Box springs seem to me to have no significant advantages apart from the height (which would, admittedly, be useful), so it doesn't take much by way of disadvantage to convince me to dispense with them. And there's a big one: box springs SUCK to move. The rigid frame meant I had to take more than one apart, carry up pieces separately, and put them together in the appropriate room because they wouldn't go up stairs or around corners. Mattresses bend. Those things don't. And screw that. While I don't plan on moving again any time soon, it is SO MUCH EASIER to carry the slats that I'm over to this for life.

So I say yay slats. And apparently I feel surprisingly strongly about it. It was *really annoying* taking those things apart and putting them back together.
posted by Because at 10:14 PM on March 16, 2014


My claim to fame, apparently: I HAVE returned a mattress under its warranty!

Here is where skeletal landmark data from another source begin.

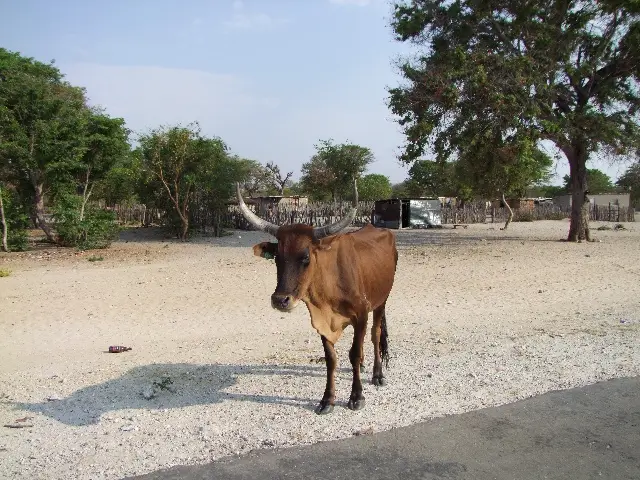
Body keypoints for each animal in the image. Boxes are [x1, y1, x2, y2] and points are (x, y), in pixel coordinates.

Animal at [236, 179, 398, 414]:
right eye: (277, 257)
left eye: (305, 257)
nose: (280, 300)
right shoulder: (322, 320)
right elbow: (331, 359)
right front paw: (327, 399)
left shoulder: (361, 313)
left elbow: (354, 353)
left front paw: (356, 396)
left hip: (381, 302)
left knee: (375, 335)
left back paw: (377, 375)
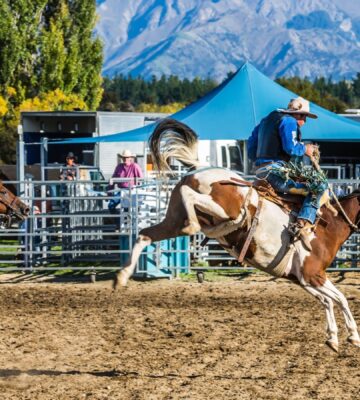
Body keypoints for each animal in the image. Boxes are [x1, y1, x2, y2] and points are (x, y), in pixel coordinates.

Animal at [113, 119, 360, 354]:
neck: (330, 224)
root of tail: (202, 168)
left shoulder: (302, 278)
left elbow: (328, 300)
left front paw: (333, 338)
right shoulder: (313, 274)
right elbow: (340, 298)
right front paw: (353, 335)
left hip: (174, 220)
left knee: (144, 235)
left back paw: (122, 276)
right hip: (225, 210)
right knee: (189, 198)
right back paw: (191, 226)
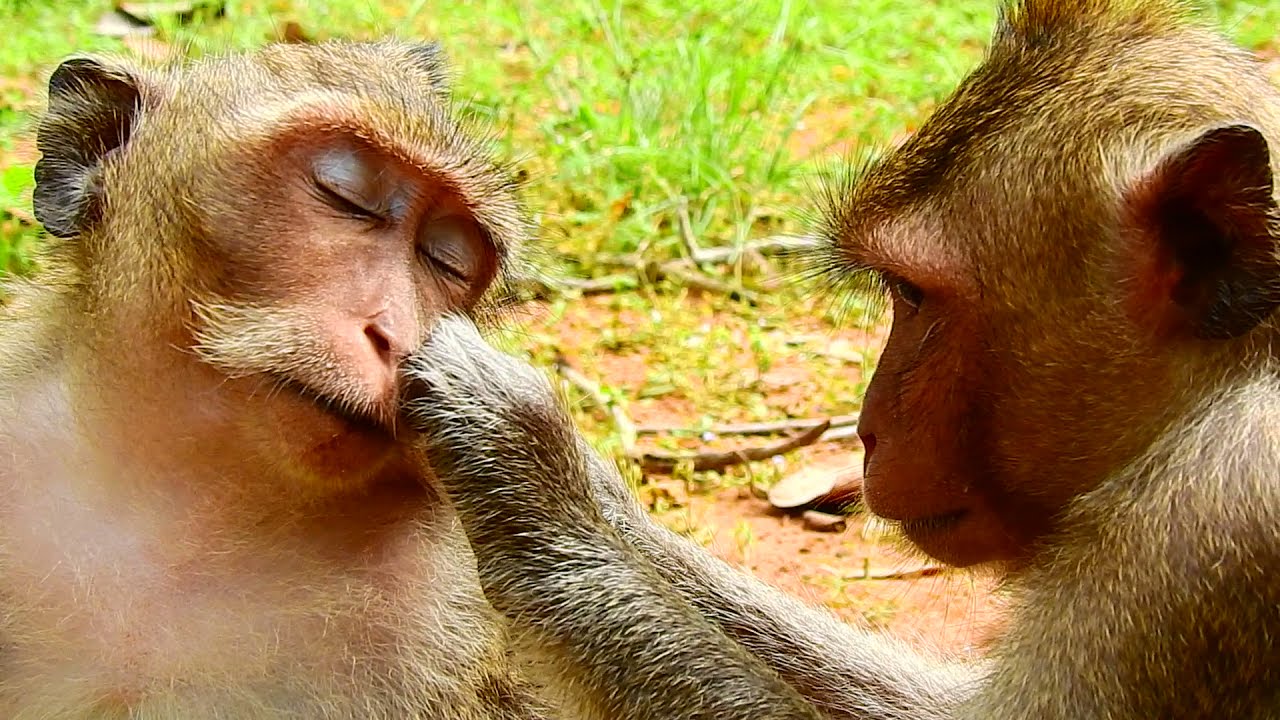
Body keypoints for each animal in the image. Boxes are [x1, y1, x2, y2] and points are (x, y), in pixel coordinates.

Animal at [400, 1, 1280, 718]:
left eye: (913, 295)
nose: (867, 428)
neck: (1222, 384)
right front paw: (590, 486)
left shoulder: (1198, 534)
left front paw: (522, 459)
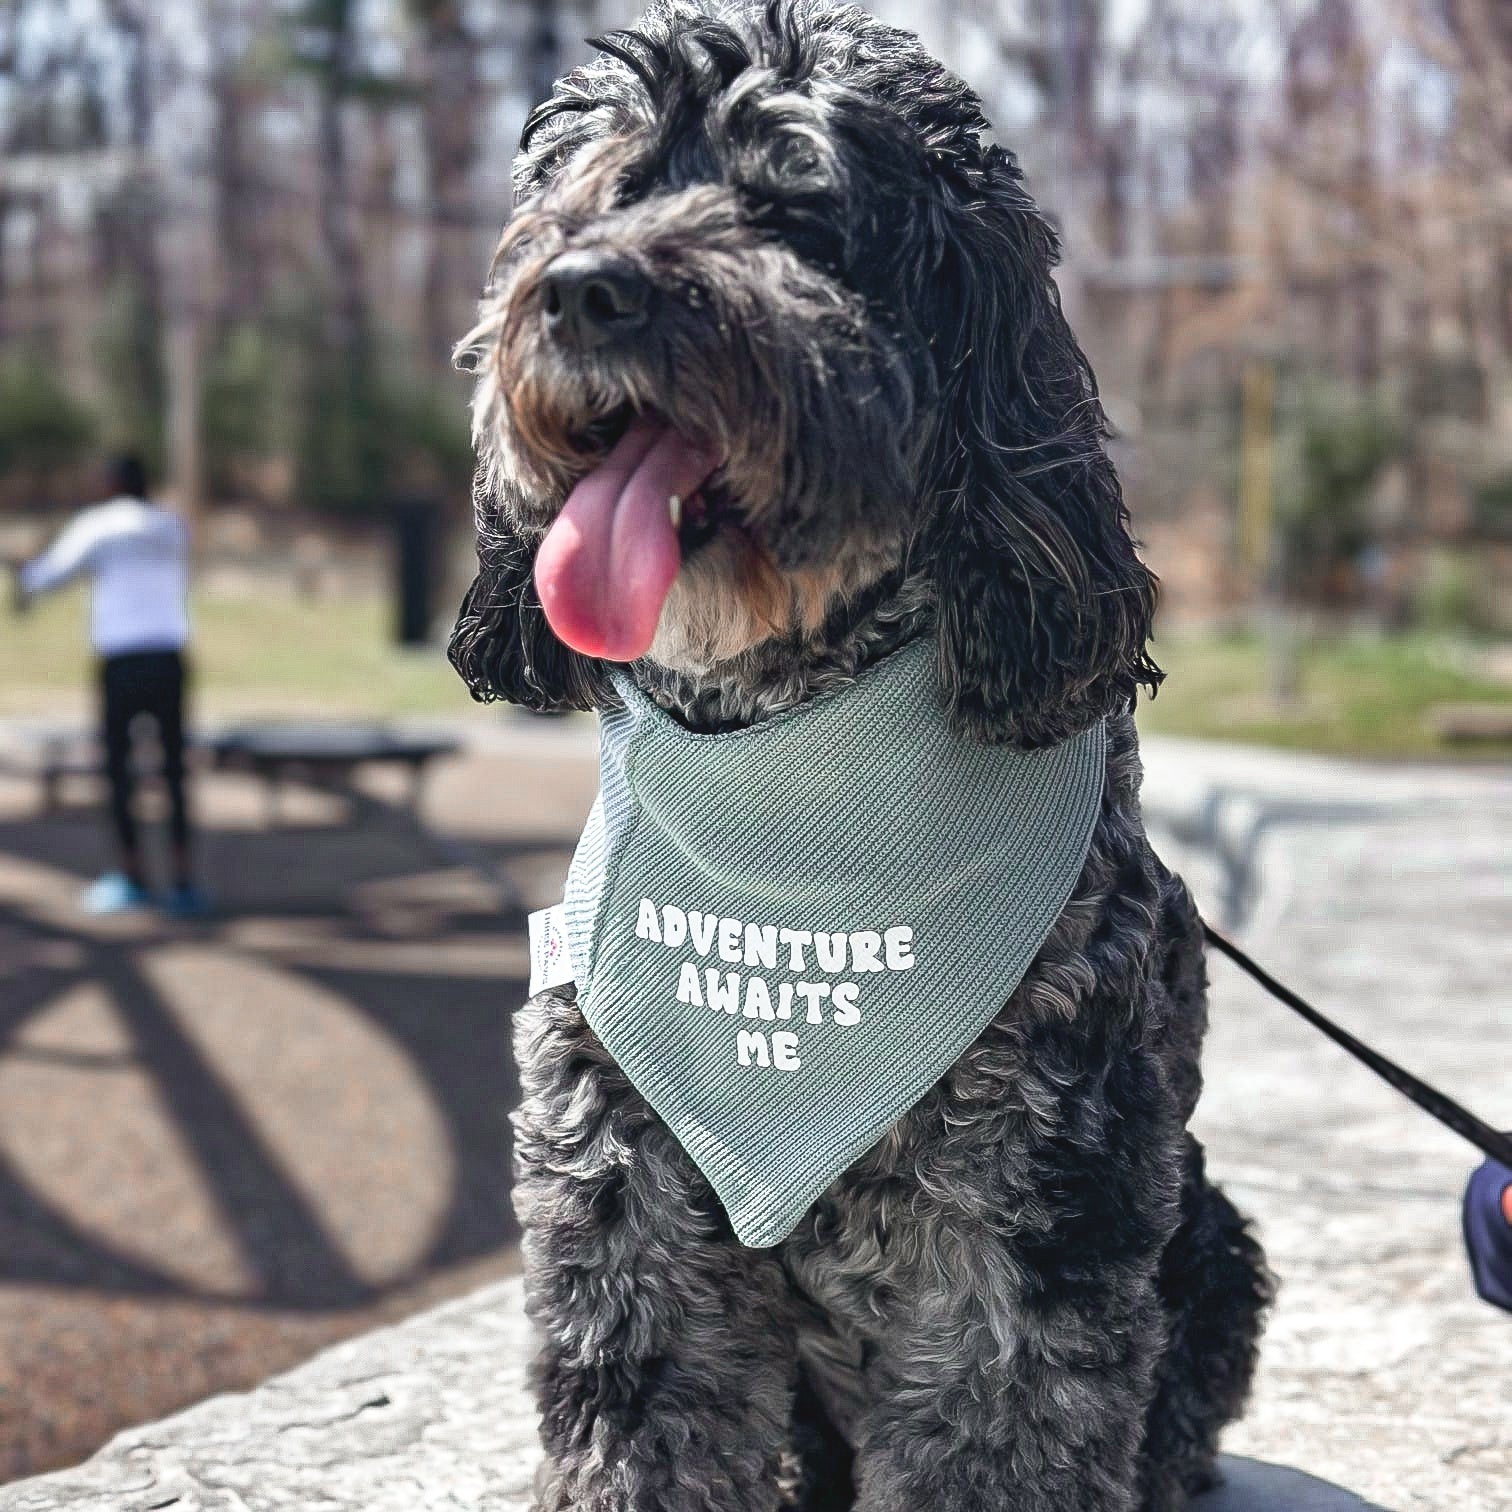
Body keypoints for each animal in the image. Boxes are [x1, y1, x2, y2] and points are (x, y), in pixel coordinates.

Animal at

That's a pretty exclusive group you're in. Mattress warranties are so famously loop-hole-riddled and vague as to be nigh-on unenforceable.
posted by Thorzdad Yesterday [+]


It was a BeautyRest mattress returned in 1998 or 1999 because some of the coils just gave up within a year of purchase. Maybe return policies were different then? It was an easy return, I remember that.
posted by HotToddy at 11:20 AM on March 17, 2014


Response by poster: We tried it both ways. Box spring felt a little more comfortable, so box spring it is.